In this society, I believe there is a lot of pressure on females to look and act a certain way if they want to be accepted, and held in a ‘high light’. The constant battle to show your audience how beautiful you are will never be won, and remain just that… a constant battle for a female who searches for acceptance based on feedback solely on her looks. Because then it becomes an internal issue of her self-worth, and a competition with the next 857 females on her friends’ list.
In Addition, I have definitely seen first-hand posts of some my girlfriends on Facebook that seem to be another way of them seeking attention from their audience…us. I can’t say I completely disagree with them for doing so, because isn’t that a part of what Facebook is about? Broadcasting your thoughts? Like Goffman says we all play roles in each other’s’ lives. The confusion or Issue lies with what should be said, and when it should be stated. When you sign on, above your News Feed…it clearly says, “What’s on your mind?”…Some people( MEN and WOMEN) take that a bit more LITERALLY than others. 🙂
yes it very funny to me how some people portray their personalities on face book. Especially the annoying types. It is seen in both men and women shocking to say. Yes the quote says whats on your mind but it does not state whats on your mind every five minutes. To me its just a way people seek attention and even find that 15 mins of fame.

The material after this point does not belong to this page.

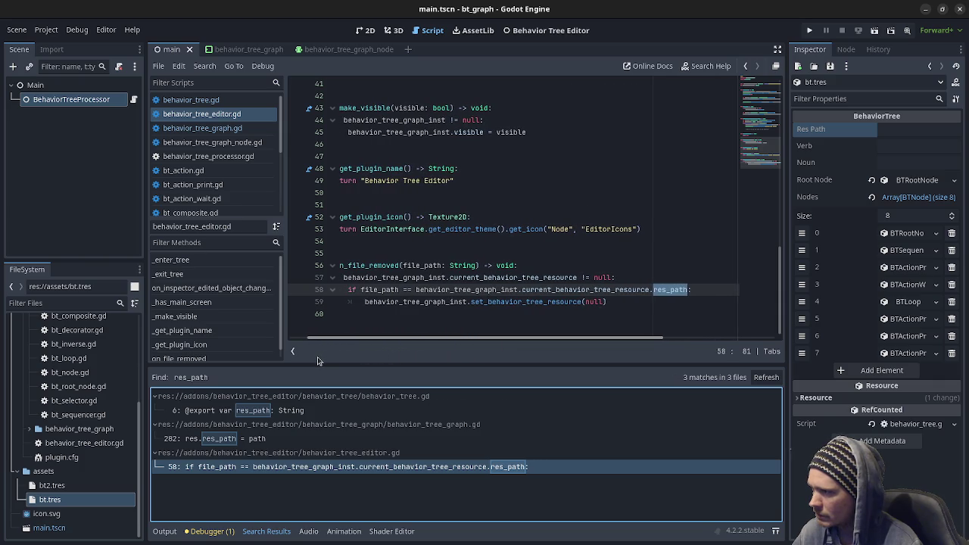
pyautogui.moveTo(318, 360); pyautogui.dragTo(294, 368)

People fail to establish the separation between personal and private issues. Face book allows an individual to adapt a second persona one in which is totally different from who you are as an individual. It a place where you can be anyone you wish to be. Therefore the additional attention you get for your second persona from people other than from your friends and family may the added attention needed to keep a high self esteem .
I think that to many people Facebook (as well as other social media sites) has become a way for people to show to the rest of the world just how they want to be seen. Like Goffman explained people play roles and have a front stage and a back stage. The front stage becomes their Facebook updates and statuses and the backstage is how a person really feels, no front, just the real them facing the reality of things.
I think that the reason why Facebook (and other sites like it) has become so popular is exactly for this reason. People can show to the world only what they want to show, highlight the better things in their life and essentially make themselves feel better. This can actually be a great thing for a lot of people, by portraying yourself in a certain way or “playing a role” in a sense you’re using Facebook as a way to make yourself feel better, a kind of defense mechanism.
So whether you’re a woman or a man, I think that all people post things online to sometimes make themselves feel better, but I think that its when people turn to these sites as their only means as to convince themselves that their life is great (by getting confirmation from others) is when people need to just take a step back and see what’s really going on.